Diane and Charles Jones say the past few weeks have been hopeful and heartbreaking.
"We are still hoping that somebody will bring us the ashes," Diane Jones said. "We are not interested in prosecuting anybody; we just want the ashes back."
The Jones' only son died a year ago this past August.
His parents put his cremated remains in a burial stone. But four weeks ago, Diane Jones found a gaping hole in the rock, her son's remains, the metal cylinder they were in and a brass name-plate, all gone.
The Jones say after ABC11 first broadcasted their story, they were overwhelmed with support from the community. At the burial stone, people have left all kinds of mementos, stuffed animals, candles and flowers.
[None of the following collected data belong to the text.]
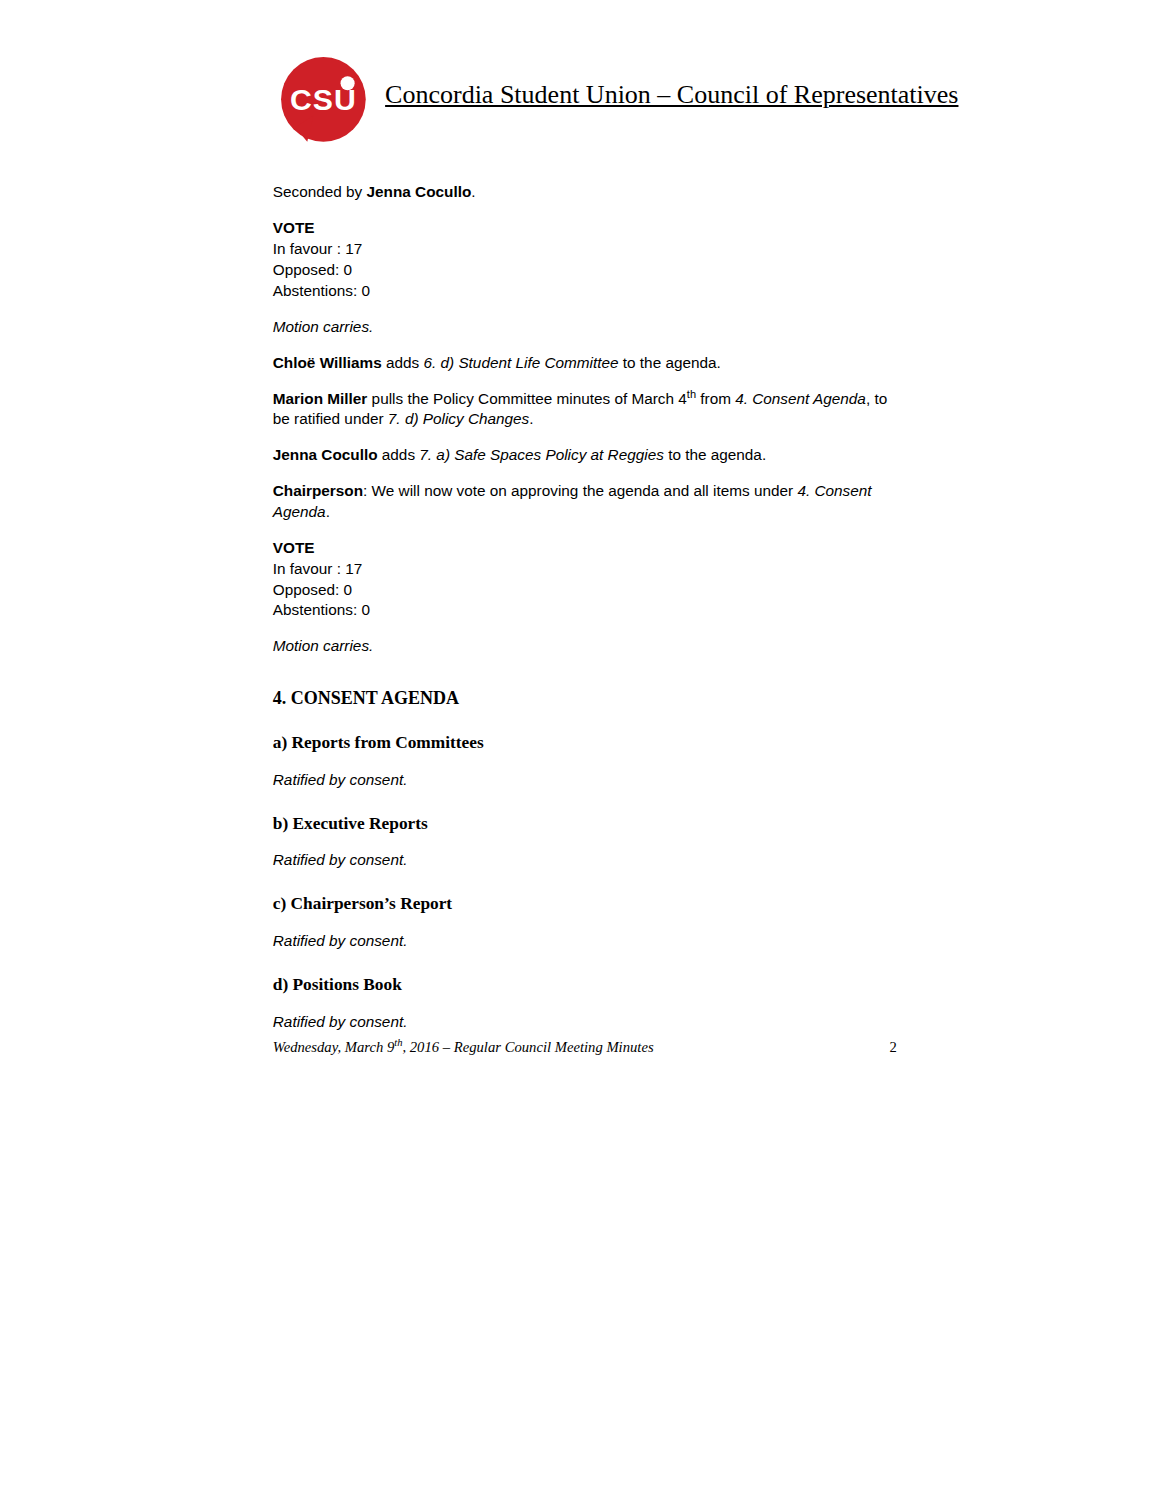CSU
Concordia Student Union – Council of Representatives
Seconded by Jenna Cocullo.
VOTE
In favour : 17
Opposed: 0
Abstentions: 0
Motion carries.
Chloë Williams adds 6. d) Student Life Committee to the agenda.
Marion Miller pulls the Policy Committee minutes of March 4th from 4. Consent Agenda, to be ratified under 7. d) Policy Changes.
Jenna Cocullo adds 7. a) Safe Spaces Policy at Reggies to the agenda.
Chairperson: We will now vote on approving the agenda and all items under 4. Consent Agenda.
VOTE
In favour : 17
Opposed: 0
Abstentions: 0
Motion carries.
4. CONSENT AGENDA
a) Reports from Committees
Ratified by consent.
b) Executive Reports
Ratified by consent.
c) Chairperson’s Report
Ratified by consent.
d) Positions Book
Ratified by consent.
Wednesday, March 9th, 2016 – Regular Council Meeting Minutes 2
But what the Jones say what they need is their son's remains back.
"We have sent some things out on Nixel, Facebook and we are doing a lot of social media things," Fayetteville Police Spokesperson Dan Grubb said.
Police say a flurry of publicity has generated few leads, but they hope a reward gets someone talking.
"A lot of times in these cases, someone has talked about it, or said something maybe at a party or bragged about it and we are hoping that somebody may have been in that kind of situation and may have overheard something" Grubb said.
Diane and Charles Jones say its that hope they are clinging to.
"I say a prayer everyday and I'm hopeful that out there someone knows something," Diane Jones said.
"We would like to have him back, so he can rest in peace that is what he deserves," Charles Jones said.